Using the data that follows, return exactly the lines from the one that contains "right front paw: (386, 405)" through the one that contains "right back paw: (441, 388)", ends included.

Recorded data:
━━━━━━━━━━━━━━━━━━━━━━━━━━━━━━

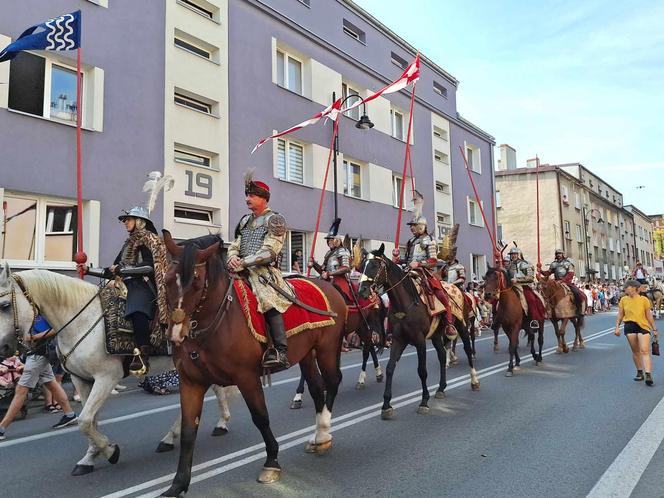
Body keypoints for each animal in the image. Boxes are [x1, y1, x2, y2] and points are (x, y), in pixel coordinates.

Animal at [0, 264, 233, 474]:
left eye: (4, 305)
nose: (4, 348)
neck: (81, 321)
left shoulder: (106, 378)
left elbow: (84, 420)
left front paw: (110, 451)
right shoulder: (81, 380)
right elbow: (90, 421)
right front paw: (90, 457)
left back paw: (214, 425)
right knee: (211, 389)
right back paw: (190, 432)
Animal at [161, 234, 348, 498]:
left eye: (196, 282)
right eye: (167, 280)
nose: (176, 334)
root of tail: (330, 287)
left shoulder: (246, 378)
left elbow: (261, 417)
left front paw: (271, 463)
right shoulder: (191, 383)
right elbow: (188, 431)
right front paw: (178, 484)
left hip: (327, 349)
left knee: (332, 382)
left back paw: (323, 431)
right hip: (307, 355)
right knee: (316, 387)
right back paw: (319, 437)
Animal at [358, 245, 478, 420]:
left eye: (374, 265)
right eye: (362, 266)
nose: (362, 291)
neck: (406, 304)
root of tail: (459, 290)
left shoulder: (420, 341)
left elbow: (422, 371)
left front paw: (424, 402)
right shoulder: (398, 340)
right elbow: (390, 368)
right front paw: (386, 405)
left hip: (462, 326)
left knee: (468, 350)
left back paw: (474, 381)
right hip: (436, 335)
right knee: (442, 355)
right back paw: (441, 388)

━━━━━━━━━━━━━━━━━━━━━━━━━━━━━━

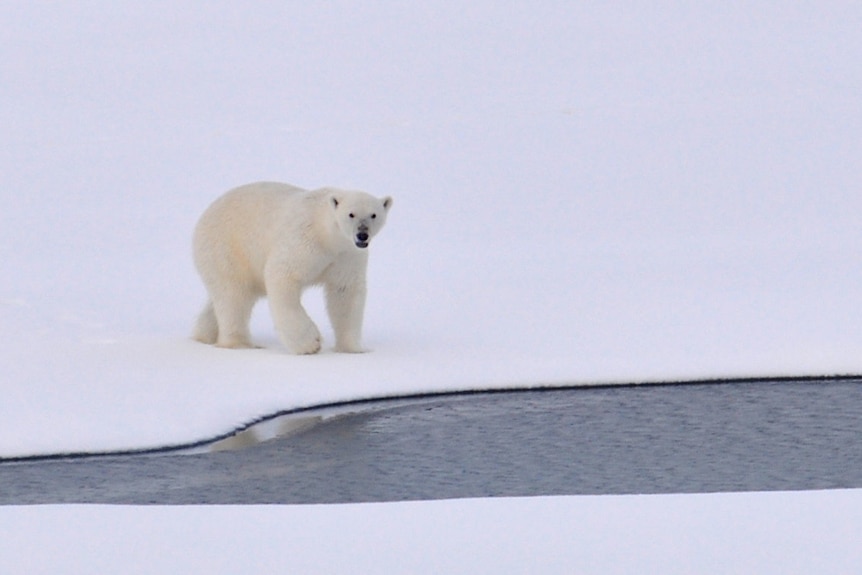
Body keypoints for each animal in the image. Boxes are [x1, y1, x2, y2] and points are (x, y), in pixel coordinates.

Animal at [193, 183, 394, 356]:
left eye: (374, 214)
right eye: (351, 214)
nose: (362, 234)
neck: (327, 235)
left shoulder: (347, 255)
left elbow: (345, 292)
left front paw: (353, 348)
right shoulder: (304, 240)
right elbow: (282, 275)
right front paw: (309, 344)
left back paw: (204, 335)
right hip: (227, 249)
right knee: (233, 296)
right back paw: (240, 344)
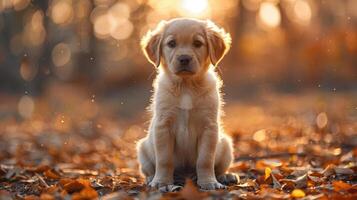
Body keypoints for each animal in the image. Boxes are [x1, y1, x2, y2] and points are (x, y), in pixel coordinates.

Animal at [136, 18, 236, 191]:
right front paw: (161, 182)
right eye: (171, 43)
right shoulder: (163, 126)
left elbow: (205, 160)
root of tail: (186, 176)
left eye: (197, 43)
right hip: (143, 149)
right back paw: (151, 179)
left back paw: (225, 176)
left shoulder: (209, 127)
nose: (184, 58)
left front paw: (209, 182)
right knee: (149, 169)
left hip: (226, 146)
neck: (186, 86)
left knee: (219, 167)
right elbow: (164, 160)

━━━━━━━━━━━━━━━━━━━━━━━━━━━━━━

WRITTEN RESPONSE:
right front paw: (386, 405)
left hip: (462, 326)
left knee: (468, 350)
left back paw: (474, 381)
right hip: (436, 335)
right knee: (442, 355)
right back paw: (441, 388)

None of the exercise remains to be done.